Everyone who’s not a teacher should just stop for a few moments – we should all try and think ourselves into the shoes of teachers. Imagine if you were a car mechanic and the rest of society not only told you how to fix cars but said all your worries surrounding your safety at your work weren’t just wrong and ill-judged but plain lies. Or maybe you’re a chef, and the rest of us tell you that you know nothing about kitchens and food, and that your ideas on health and safety in restaurants are fabricated nonsense. Or a soldier. Or a nurse. Or a lawyer. Or a park keeper. Or a shop-owner – or quite literally any other profession on the face of the planet.

I argued last week on these pages that what the Scottish Government is up to with teachers amounts to gaslighting – teachers say they’re scared under current conditions, they provide evidence to back up their fears, the Government says “nothing to see here”, and teachers are made to look as if they’re liars in the eyes of the public. The Government has a bully pulpit, teachers don’t.

The teaching union, EIS, is canvassing members about possible strike action over risks. Teachers don’t want schools to close – they want to be safe and for kids to excel. The preferred choice is blended learning where some pupils are in class one day, and some study at home, easing pressure over safety measures especially social distancing. You’d have to be a fool not to see what Nicola Sturgeon’s government is up to. 

The SNP knows many – though not all – working parents want schools operating as normal. Teachers, however, are not a glorified state nanny service – they’re professional educators. Teachers are going to be backed into such a corner that they’ve no option but strike – at which point the profession can be painted as the baddies. It’s cynical, vote-seeking, contemptible and dangerous behaviour. The Holyrood Government should be ashamed of itself. What the SNP is doing, though, will also lead to a haemorrhaging of votes from teachers – a group of people who should be among the SNP’s natural constituency.
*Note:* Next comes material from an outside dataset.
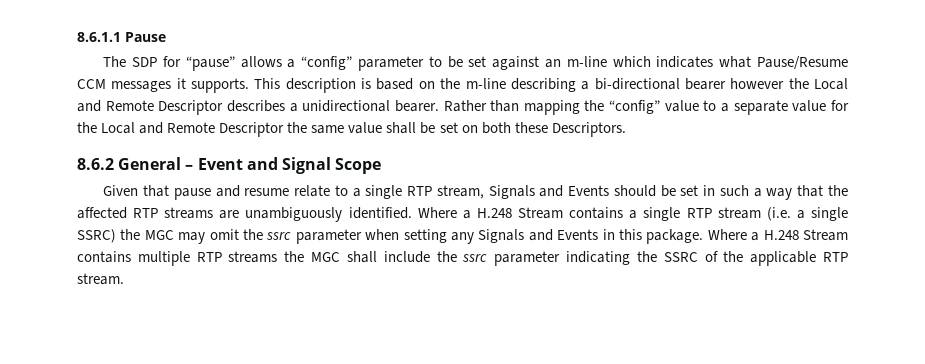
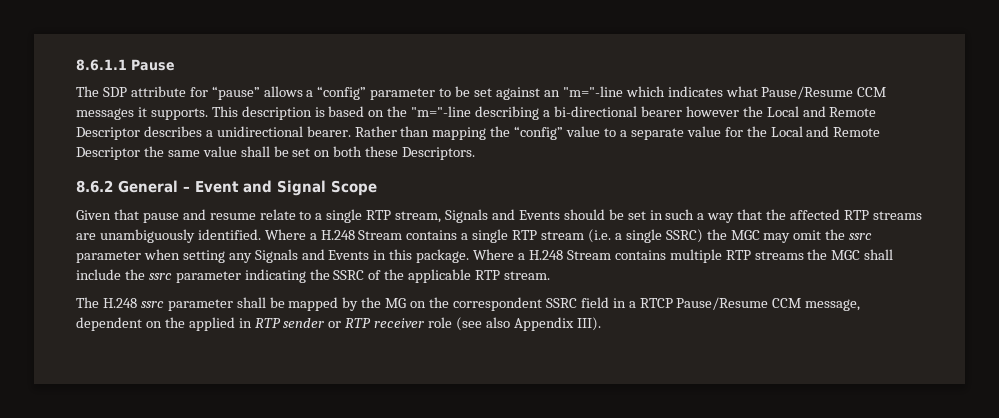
(158, 62) none -> [130,86,186,97] attribute
[566,56,607,67] m-line -> [562,86,623,97] "m="-line
[465,78,506,89] m-line -> [411,106,472,117] "m="-line
(124, 279) none -> [76,297,861,311] [76,317,601,331] // The H.248 ssrc parameter shall be mapped by the MG on the correspondent SSRC field in a RTCP Pause/Resume CCM message, dependent on the applied in RTP sender or RTP receiver role (see also Appendix III).

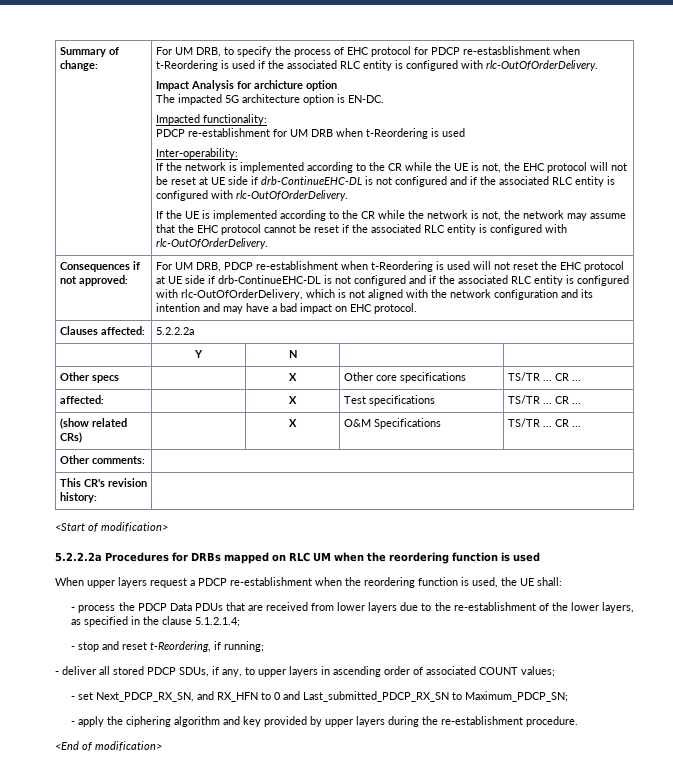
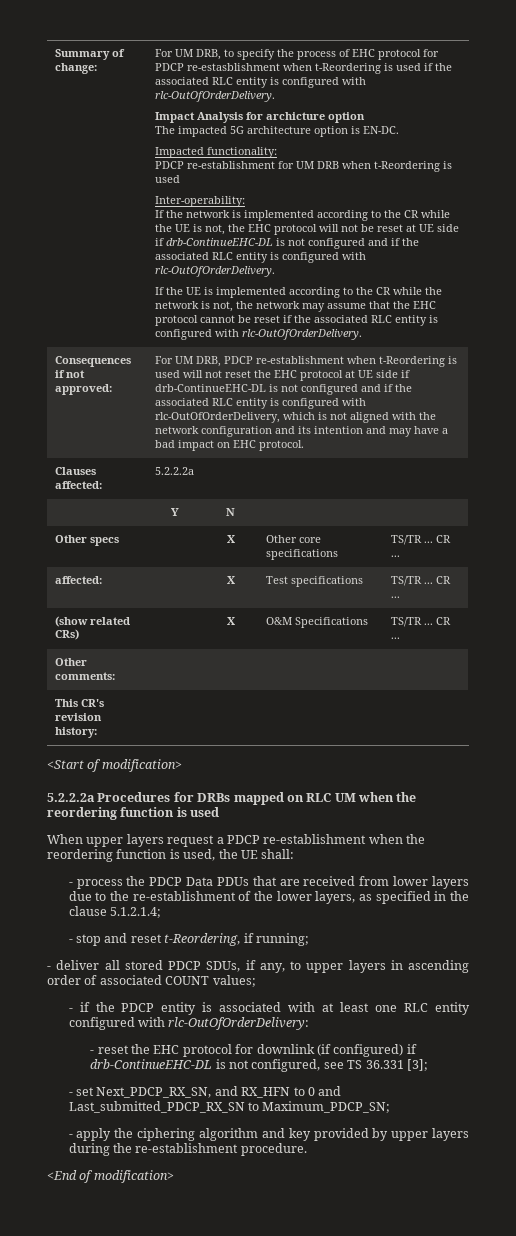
(555, 671) none -> [68,1002,470,1015] [68,1017,310,1030] [90,1044,417,1057] [90,1059,428,1072] // - if the PDCP entity is associated with at least one RLC entity configured with rlc-OutOfOrderDelivery: // - reset the EHC protocol for downlink (if configured) if drb-ContinueEHC-DL is not configured, see TS 36.331 [3];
There’s real concerns over evidence the Scottish Government is putting out to justify not shifting to blended learning. The NASUWT teaching union says government claims are “misleading at best”, some data used “applies to England rather than Scotland”, and contains a “high degree of uncertainty”. Statistics are “also a month old”, the union says, and “includes the period at the start of the school year where any school-based transmission is unlikely to show due to the incubation period of the virus”.

The union’s analysis reveals that even if the Government’s own data is taken at face value it still proves the risk to teachers is wholly unacceptable. The NASUWT points out that government statistics “around the number of positive staff cases on 10 November” show “a prevalence rate of 758 per 100,000 staff”. Glasgow, lockdown central, has a “prevalence of 278 per 100,000”. Such differences, the NASUWT says, are “striking and alarming. It certainly suggests that contrary to the Government’s assertion, education staff are at a significantly higher risk of infection than the general population”. The union wants the Government to withdraw “misleading claims” and explain why figures “clearly suggest an extremely high infection rate”.

Some would be forgiven for detecting the whiff of cover-up.

What’s utterly bewildering is that some of the campaigners lobbying the SNP to keep schools open are part of the anti-mask brigade. Jo Bisset, co-founder of Scottish parents group Us for Them, calls face coverings “ineffective”.

Is this who Sturgeon and John Swinney listen to, rather than teachers and the EIS and NASUWT? It looks like it. Perhaps, as many teachers have already suggested, the SNP’s top brass should spend a week in a classroom – and then come to a judgment on just how safe our schools are in Scotland.